↓

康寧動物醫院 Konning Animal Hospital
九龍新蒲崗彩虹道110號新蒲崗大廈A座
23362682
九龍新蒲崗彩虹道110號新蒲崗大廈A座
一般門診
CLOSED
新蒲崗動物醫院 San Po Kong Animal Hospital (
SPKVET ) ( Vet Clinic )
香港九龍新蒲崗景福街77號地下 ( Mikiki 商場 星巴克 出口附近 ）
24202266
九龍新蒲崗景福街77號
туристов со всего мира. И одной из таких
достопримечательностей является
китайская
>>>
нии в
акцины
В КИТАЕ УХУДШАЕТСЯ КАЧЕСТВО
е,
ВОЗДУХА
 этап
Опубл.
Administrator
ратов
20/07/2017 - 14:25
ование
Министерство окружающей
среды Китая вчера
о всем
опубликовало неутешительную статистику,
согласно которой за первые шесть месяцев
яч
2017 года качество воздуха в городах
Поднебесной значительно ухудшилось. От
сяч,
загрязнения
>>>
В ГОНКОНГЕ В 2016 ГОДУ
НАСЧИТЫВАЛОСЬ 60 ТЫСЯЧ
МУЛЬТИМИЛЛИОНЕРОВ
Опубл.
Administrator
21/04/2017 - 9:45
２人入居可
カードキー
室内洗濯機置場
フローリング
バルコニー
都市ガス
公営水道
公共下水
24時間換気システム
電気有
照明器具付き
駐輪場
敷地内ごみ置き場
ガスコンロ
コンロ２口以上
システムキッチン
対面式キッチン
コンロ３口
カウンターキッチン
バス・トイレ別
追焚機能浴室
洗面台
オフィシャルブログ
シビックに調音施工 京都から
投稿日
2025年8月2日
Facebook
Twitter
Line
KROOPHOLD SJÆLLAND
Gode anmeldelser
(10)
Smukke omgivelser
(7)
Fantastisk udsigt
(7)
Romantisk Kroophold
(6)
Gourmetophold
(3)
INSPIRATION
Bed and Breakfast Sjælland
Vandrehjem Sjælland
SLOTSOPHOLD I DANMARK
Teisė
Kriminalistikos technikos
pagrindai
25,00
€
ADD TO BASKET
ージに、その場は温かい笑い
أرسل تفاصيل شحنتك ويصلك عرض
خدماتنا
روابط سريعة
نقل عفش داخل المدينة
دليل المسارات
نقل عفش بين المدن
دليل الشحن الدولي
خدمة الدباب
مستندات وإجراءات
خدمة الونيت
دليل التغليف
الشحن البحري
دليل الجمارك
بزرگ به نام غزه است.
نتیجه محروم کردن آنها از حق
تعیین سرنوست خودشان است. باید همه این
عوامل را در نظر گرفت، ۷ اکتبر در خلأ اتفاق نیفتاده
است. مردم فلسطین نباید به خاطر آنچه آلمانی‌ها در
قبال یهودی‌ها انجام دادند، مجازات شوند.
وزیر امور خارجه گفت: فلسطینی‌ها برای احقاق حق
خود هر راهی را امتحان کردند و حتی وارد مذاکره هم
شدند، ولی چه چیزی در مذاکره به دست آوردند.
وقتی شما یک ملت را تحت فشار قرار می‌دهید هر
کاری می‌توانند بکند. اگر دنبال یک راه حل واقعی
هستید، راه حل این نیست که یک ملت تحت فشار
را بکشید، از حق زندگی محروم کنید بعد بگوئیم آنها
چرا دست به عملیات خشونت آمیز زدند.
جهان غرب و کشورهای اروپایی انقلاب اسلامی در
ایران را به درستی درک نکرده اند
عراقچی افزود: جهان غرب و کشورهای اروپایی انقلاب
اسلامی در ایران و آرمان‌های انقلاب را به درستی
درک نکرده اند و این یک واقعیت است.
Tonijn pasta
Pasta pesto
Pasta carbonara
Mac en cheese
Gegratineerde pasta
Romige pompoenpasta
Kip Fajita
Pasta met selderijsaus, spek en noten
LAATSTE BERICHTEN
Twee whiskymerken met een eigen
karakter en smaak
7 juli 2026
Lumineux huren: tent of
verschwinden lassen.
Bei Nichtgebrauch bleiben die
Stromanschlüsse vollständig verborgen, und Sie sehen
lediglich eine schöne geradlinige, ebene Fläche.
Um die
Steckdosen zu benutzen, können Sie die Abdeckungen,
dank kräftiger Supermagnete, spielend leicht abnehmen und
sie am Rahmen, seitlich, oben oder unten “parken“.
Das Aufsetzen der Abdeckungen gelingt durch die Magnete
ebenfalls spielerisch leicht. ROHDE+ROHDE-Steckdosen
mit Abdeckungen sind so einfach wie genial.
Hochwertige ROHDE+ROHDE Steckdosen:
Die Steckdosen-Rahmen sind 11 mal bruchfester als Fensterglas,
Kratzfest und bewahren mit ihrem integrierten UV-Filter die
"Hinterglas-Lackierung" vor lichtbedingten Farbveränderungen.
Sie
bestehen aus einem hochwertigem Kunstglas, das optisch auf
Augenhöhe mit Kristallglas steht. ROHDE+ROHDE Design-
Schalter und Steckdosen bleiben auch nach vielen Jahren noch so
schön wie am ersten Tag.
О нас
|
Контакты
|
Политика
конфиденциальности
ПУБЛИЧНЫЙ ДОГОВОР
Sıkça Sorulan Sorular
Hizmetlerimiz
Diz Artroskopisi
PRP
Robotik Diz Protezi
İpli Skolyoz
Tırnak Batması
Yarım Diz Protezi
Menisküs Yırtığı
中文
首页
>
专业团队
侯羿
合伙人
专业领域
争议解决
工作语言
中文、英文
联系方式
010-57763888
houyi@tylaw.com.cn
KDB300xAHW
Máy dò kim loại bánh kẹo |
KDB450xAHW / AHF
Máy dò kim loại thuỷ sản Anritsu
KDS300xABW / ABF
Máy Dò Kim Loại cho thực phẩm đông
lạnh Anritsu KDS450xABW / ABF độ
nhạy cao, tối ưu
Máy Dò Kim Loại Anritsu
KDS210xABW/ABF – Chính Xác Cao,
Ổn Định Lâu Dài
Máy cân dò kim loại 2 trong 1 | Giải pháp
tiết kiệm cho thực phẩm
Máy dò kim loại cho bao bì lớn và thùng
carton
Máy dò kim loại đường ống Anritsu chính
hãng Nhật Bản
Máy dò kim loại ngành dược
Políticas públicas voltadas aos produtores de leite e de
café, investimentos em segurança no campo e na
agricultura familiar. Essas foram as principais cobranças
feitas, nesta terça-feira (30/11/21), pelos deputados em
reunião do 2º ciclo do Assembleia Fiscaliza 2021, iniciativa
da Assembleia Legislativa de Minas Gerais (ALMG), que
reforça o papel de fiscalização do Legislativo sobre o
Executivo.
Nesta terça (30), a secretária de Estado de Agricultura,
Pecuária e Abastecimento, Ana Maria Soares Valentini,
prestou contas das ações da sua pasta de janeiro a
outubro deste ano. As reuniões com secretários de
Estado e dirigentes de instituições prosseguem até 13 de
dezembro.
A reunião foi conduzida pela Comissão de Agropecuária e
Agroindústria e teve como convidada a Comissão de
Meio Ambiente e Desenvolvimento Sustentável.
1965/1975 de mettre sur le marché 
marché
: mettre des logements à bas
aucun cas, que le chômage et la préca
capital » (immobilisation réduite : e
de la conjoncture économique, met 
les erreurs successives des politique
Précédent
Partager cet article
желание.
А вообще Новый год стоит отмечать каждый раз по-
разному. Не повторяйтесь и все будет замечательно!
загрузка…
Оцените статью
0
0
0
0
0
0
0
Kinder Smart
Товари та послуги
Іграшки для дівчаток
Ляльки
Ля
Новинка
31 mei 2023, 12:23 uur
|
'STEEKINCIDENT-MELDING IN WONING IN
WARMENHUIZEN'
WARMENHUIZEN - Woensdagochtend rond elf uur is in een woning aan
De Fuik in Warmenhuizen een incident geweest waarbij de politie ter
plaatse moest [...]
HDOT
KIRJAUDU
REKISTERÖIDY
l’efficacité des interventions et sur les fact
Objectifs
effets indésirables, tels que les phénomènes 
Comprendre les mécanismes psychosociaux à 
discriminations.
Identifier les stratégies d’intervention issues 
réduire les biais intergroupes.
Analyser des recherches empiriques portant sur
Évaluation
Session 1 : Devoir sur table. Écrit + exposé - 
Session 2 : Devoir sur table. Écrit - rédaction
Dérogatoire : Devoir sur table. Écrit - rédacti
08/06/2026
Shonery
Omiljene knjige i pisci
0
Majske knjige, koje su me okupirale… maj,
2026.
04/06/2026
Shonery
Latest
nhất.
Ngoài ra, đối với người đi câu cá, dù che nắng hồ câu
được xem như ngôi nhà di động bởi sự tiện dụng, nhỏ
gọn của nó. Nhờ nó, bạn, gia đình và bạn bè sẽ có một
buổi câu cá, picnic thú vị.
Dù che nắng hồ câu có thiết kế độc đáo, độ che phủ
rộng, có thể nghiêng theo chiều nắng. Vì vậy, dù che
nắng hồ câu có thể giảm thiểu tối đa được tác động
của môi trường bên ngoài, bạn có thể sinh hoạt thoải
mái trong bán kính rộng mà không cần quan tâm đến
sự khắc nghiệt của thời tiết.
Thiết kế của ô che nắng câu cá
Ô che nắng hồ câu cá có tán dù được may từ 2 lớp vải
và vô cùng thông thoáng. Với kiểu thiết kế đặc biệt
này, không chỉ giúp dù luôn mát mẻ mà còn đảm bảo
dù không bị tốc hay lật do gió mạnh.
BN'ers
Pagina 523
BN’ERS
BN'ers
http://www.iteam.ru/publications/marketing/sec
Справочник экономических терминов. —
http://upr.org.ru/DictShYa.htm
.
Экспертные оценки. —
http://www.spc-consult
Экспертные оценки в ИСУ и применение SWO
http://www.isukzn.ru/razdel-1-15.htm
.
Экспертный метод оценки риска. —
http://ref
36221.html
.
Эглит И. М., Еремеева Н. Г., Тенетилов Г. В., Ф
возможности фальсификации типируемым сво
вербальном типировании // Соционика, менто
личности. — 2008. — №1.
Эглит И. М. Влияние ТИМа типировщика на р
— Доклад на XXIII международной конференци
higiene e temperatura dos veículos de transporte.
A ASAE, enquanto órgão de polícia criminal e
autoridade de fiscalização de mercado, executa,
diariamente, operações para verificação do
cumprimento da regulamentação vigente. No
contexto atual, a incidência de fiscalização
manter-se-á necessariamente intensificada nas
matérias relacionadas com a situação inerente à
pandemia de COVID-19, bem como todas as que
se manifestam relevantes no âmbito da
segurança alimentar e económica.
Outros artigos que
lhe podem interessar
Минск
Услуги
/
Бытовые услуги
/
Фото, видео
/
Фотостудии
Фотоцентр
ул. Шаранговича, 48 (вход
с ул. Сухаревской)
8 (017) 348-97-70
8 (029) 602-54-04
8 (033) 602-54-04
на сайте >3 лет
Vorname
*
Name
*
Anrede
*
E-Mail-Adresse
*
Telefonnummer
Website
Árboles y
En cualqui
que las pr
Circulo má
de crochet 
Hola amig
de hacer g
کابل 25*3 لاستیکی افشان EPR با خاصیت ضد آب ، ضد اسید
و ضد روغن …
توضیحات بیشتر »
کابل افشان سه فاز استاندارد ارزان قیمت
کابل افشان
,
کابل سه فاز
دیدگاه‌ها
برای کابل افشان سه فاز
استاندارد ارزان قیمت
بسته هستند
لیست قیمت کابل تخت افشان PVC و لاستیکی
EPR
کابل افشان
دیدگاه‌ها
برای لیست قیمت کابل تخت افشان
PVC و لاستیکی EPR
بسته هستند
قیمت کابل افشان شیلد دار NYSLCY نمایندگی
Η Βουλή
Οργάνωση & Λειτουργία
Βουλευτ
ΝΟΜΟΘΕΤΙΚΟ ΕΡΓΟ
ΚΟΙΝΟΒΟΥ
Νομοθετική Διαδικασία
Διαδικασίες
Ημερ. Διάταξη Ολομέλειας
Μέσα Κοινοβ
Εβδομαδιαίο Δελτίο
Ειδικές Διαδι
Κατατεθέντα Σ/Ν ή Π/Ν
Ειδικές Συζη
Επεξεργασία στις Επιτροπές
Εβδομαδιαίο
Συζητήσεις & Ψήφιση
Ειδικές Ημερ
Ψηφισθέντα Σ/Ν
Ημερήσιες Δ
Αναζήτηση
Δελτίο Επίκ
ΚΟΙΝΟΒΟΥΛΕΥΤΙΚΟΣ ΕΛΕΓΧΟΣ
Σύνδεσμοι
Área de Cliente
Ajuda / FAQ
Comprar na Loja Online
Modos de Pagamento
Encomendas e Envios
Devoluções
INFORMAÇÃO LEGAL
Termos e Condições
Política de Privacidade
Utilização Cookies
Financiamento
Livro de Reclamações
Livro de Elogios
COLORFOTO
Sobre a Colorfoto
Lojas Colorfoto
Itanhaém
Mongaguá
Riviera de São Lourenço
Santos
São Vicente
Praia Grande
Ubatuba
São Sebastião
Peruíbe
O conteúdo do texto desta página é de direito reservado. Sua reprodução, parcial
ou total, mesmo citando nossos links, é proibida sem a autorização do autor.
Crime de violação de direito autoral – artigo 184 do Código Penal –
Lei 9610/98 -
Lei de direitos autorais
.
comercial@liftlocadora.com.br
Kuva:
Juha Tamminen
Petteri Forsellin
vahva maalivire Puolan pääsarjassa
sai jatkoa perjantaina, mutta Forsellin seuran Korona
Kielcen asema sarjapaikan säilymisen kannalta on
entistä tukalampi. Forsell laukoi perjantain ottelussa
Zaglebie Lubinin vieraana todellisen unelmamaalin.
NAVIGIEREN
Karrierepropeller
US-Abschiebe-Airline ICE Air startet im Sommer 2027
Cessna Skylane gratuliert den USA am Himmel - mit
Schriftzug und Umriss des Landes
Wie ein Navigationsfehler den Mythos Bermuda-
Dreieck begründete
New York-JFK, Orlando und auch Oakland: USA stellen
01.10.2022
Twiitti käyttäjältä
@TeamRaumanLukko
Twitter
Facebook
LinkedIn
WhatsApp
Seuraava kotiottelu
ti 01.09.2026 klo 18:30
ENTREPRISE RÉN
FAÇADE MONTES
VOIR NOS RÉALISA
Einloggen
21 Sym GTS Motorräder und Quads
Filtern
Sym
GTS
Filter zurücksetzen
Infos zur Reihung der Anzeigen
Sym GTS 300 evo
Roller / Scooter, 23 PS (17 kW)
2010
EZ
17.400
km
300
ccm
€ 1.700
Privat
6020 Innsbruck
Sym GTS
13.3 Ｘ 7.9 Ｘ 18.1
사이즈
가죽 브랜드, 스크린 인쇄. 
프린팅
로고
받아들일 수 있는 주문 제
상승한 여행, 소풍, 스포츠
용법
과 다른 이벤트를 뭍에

↑

Exercise: Reproduce the lines of the material exactly as they appear, from the first line through the line containing "Tonijn pasta", including both of those lines.

Exercise solution:
康寧動物醫院 Konning Animal Hospital
九龍新蒲崗彩虹道110號新蒲崗大廈A座
23362682
九龍新蒲崗彩虹道110號新蒲崗大廈A座
一般門診
CLOSED
新蒲崗動物醫院 San Po Kong Animal Hospital (
SPKVET ) ( Vet Clinic )
香港九龍新蒲崗景福街77號地下 ( Mikiki 商場 星巴克 出口附近 ）
24202266
九龍新蒲崗景福街77號
туристов со всего мира. И одной из таких
достопримечательностей является
китайская
>>>
нии в
акцины
В КИТАЕ УХУДШАЕТСЯ КАЧЕСТВО
е,
ВОЗДУХА
 этап
Опубл.
Administrator
ратов
20/07/2017 - 14:25
ование
Министерство окружающей
среды Китая вчера
о всем
опубликовало неутешительную статистику,
согласно которой за первые шесть месяцев
яч
2017 года качество воздуха в городах
Поднебесной значительно ухудшилось. От
сяч,
загрязнения
>>>
В ГОНКОНГЕ В 2016 ГОДУ
НАСЧИТЫВАЛОСЬ 60 ТЫСЯЧ
МУЛЬТИМИЛЛИОНЕРОВ
Опубл.
Administrator
21/04/2017 - 9:45
２人入居可
カードキー
室内洗濯機置場
フローリング
バルコニー
都市ガス
公営水道
公共下水
24時間換気システム
電気有
照明器具付き
駐輪場
敷地内ごみ置き場
ガスコンロ
コンロ２口以上
システムキッチン
対面式キッチン
コンロ３口
カウンターキッチン
バス・トイレ別
追焚機能浴室
洗面台
オフィシャルブログ
シビックに調音施工 京都から
投稿日
2025年8月2日
Facebook
Twitter
Line
KROOPHOLD SJÆLLAND
Gode anmeldelser
(10)
Smukke omgivelser
(7)
Fantastisk udsigt
(7)
Romantisk Kroophold
(6)
Gourmetophold
(3)
INSPIRATION
Bed and Breakfast Sjælland
Vandrehjem Sjælland
SLOTSOPHOLD I DANMARK
Teisė
Kriminalistikos technikos
pagrindai
25,00
€
ADD TO BASKET
ージに、その場は温かい笑い
أرسل تفاصيل شحنتك ويصلك عرض
خدماتنا
روابط سريعة
نقل عفش داخل المدينة
دليل المسارات
نقل عفش بين المدن
دليل الشحن الدولي
خدمة الدباب
مستندات وإجراءات
خدمة الونيت
دليل التغليف
الشحن البحري
دليل الجمارك
بزرگ به نام غزه است.
نتیجه محروم کردن آنها از حق
تعیین سرنوست خودشان است. باید همه این
عوامل را در نظر گرفت، ۷ اکتبر در خلأ اتفاق نیفتاده
است. مردم فلسطین نباید به خاطر آنچه آلمانی‌ها در
قبال یهودی‌ها انجام دادند، مجازات شوند.
وزیر امور خارجه گفت: فلسطینی‌ها برای احقاق حق
خود هر راهی را امتحان کردند و حتی وارد مذاکره هم
شدند، ولی چه چیزی در مذاکره به دست آوردند.
وقتی شما یک ملت را تحت فشار قرار می‌دهید هر
کاری می‌توانند بکند. اگر دنبال یک راه حل واقعی
هستید، راه حل این نیست که یک ملت تحت فشار
را بکشید، از حق زندگی محروم کنید بعد بگوئیم آنها
چرا دست به عملیات خشونت آمیز زدند.
جهان غرب و کشورهای اروپایی انقلاب اسلامی در
ایران را به درستی درک نکرده اند
عراقچی افزود: جهان غرب و کشورهای اروپایی انقلاب
اسلامی در ایران و آرمان‌های انقلاب را به درستی
درک نکرده اند و این یک واقعیت است.
Tonijn pasta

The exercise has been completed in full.